PINEVILLE, La. (AP) — An attorney for a private Baptist college in Louisiana and the school’s president disputes a lawsuit’s claims that they refused to hire an applicant for a football coaching job because of his Jewish heritage.
The lawyer, Darren Patin, said Friday that Louisiana College and its president, Rick Brewer, “wholeheartedly” deny the allegations and “look forward to their day in court and the dismissal of the lawsuit.”
Joshua Bonadona sued the Pineville college and Brewer on Wednesday, accusing them of violating his civil rights.
Bonadona’s lawsuit says he applied for a job as defensive backs coach and was interviewed last May by Brewer and head football coach Justin Charles.

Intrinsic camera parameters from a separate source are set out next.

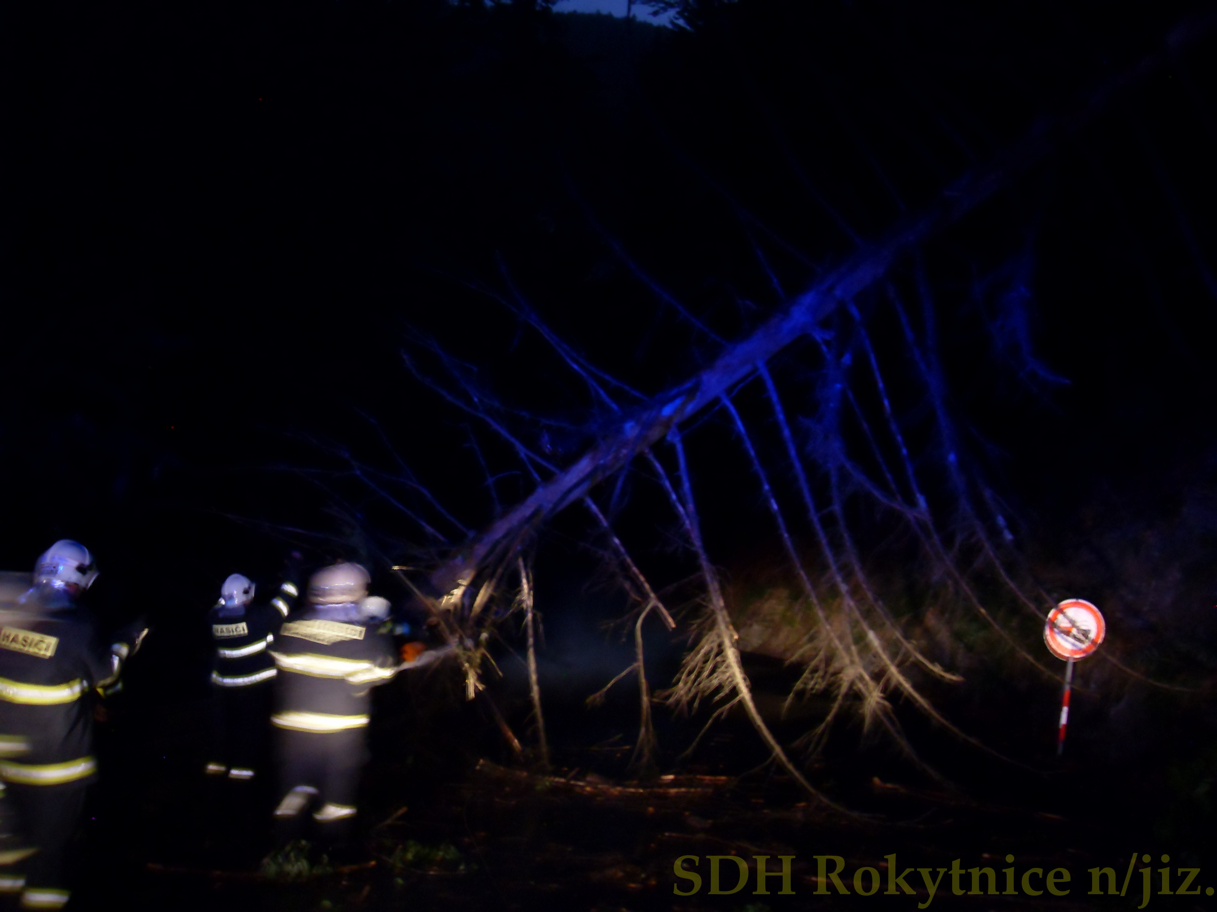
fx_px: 1301
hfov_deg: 50.1
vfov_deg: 38.7
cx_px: 608
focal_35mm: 37
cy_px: 456
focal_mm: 6.3
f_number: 2.8
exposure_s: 1/1.43
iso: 200
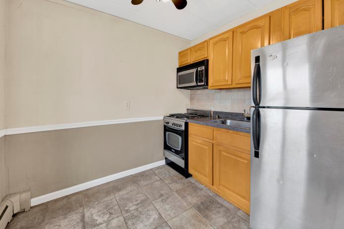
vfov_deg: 86.5
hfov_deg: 109.4
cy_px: 114
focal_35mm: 13
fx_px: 122
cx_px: 172
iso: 100
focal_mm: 8.5
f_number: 8
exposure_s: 1/6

The suit claims Charles later told Bonadona that Brewer refused to approve his hiring because of what Brewer called his “Jewish blood.”

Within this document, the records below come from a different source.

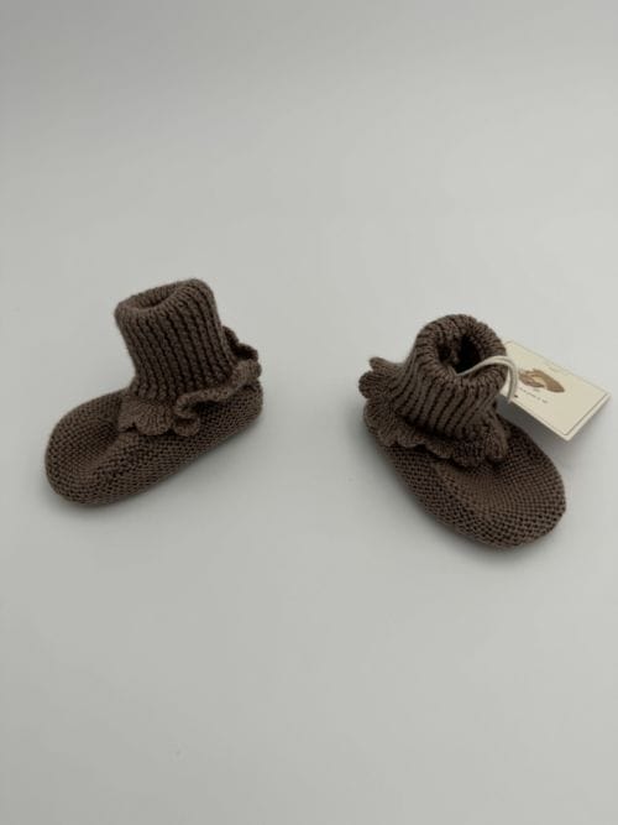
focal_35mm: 24
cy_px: 412
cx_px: 309
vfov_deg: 71.6
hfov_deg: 56.8
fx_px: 571
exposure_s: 1/1094
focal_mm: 6.86
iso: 80
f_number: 1.78
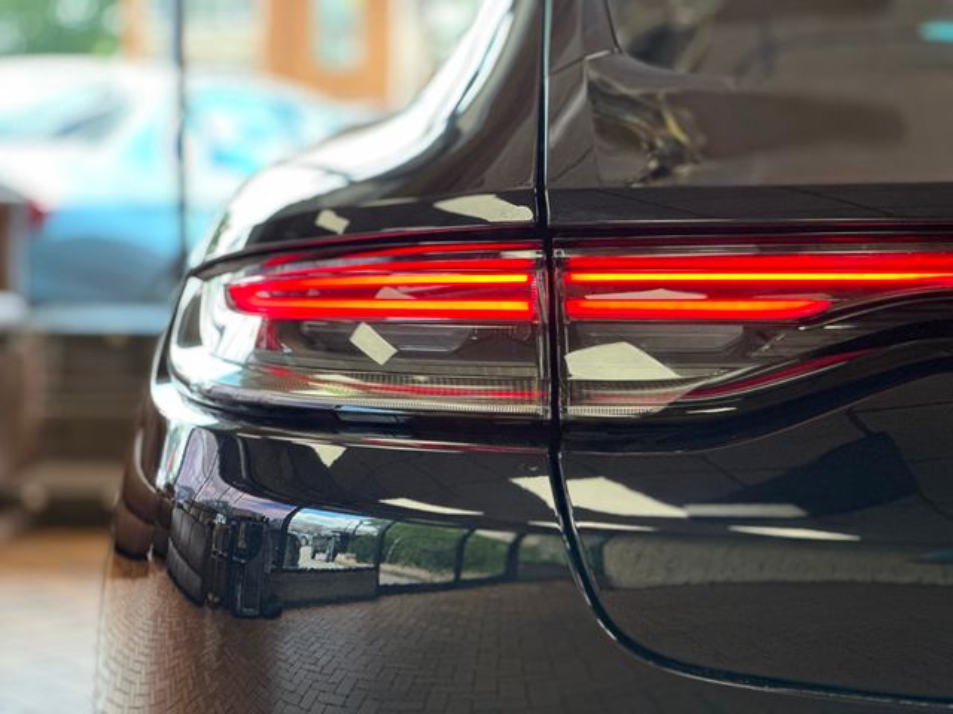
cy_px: 357
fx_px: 2120
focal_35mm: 77
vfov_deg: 19.1
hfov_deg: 25.3
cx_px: 476
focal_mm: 9
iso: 160
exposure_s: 1/120
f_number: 2.8
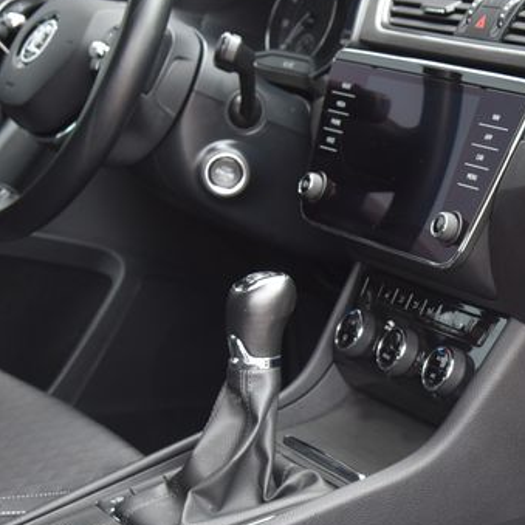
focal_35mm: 118
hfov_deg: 14.3
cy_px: 234
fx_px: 2025
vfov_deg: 14.8
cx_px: 618
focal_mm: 46
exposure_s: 1/80
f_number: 4.5
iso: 500
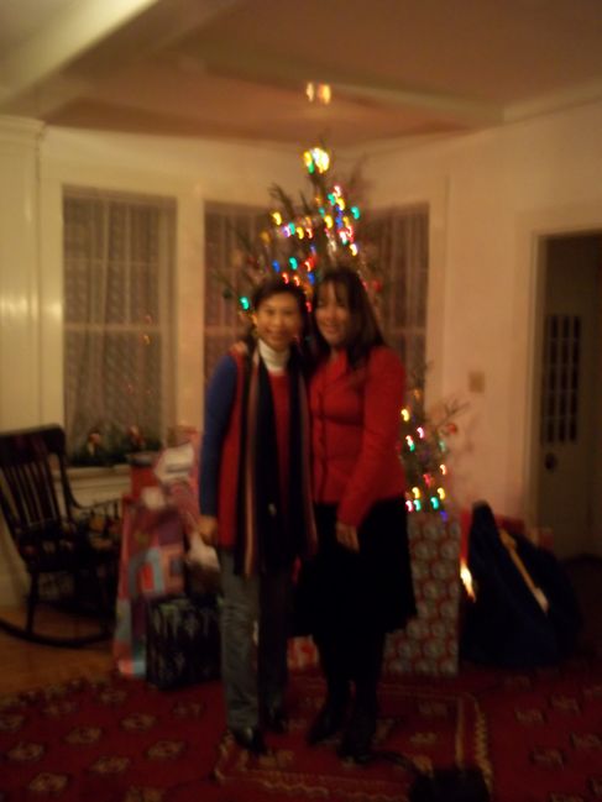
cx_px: 301
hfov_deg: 39.7
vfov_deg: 51.3
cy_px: 401
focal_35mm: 36
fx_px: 834
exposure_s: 1/8
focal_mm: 6.5
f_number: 3.1
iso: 320
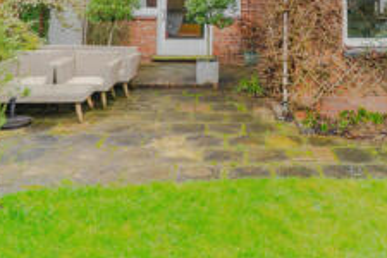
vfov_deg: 28.3
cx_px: 264
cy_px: -106
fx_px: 376
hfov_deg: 53.2
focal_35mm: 35
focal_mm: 12
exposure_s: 1/60
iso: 100
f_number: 5.6
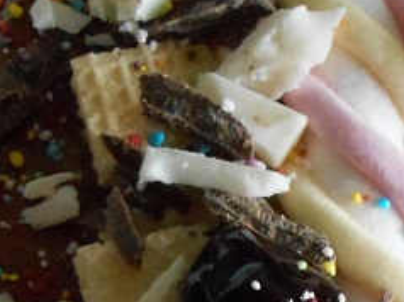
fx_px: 1306
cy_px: 360
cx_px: 351
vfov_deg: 12.9
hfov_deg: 17.4
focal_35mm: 112
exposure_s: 1/80
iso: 800
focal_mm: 4.6
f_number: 3.2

Charles, who is not named as a defendant or accused of any wrongdoing in the lawsuit, said in an email Thursday that he is “not at liberty to comment on this matter.”
Bonadona, a 28-year-old graduate of Louisiana College, was born into a Jewish family but converted to Christianity during his time as a student and kicker on the school’s football team. He often led the football team’s “Christian devotional,” but it was a “widely known fact” on campus that his mother was Jewish, the lawsuit says.

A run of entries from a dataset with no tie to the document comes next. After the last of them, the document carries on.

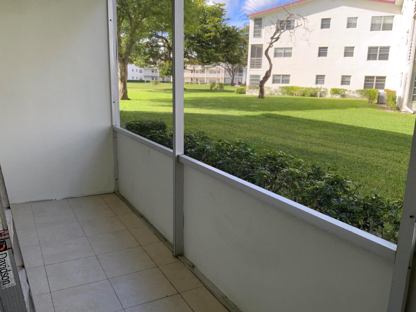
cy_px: 156
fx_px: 349
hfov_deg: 61.7
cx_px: 208
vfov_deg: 48.2
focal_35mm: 29
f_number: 1.8
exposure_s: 1/236
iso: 16
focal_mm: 3
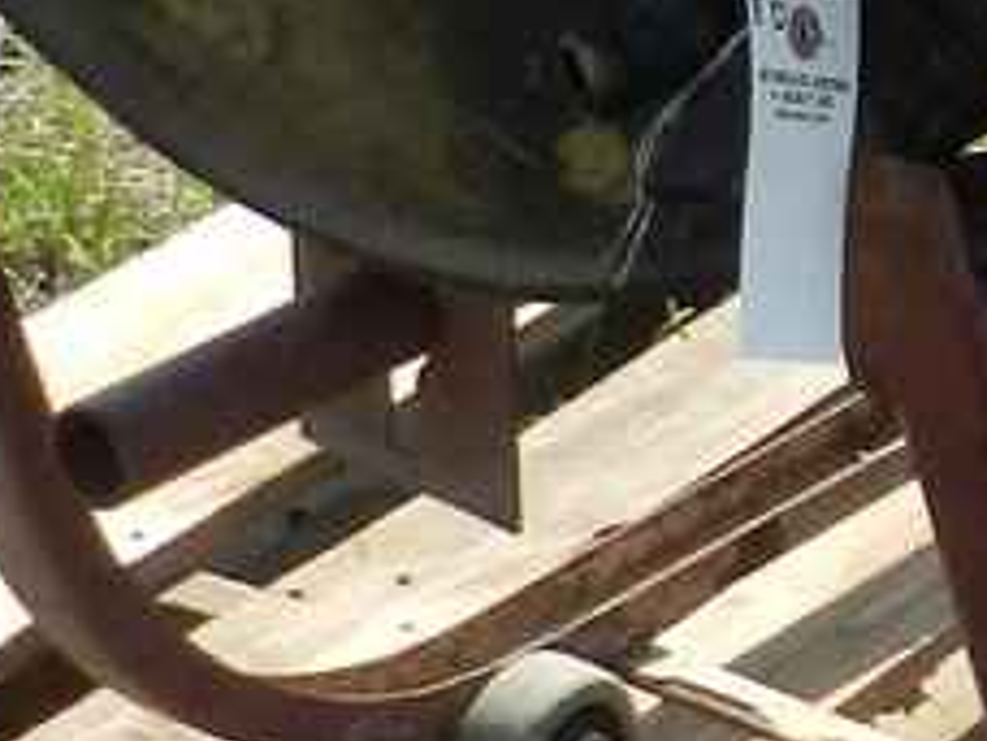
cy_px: -41
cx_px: 1132
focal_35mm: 212
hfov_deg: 9.2
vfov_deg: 7.0
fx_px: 6045
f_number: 3.7
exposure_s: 1/800
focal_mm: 5.6
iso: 160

Bonadona’s attorney, James Bullman, said Thursday that private religious institutions like Louisiana College can be legally entitled to make employment decisions based on the religion of a job applicant or employee. But people of Jewish heritage are protected as a “distinct race” under the Civil Rights Act of 1964, and federal law prohibits employers from failing to hire somebody on the basis of race, the lawsuit says.
Bonadona subsequently took a coaching job at Hendrix College in Conway, Arkansas, for less money than Louisiana College would have paid him, the suit says.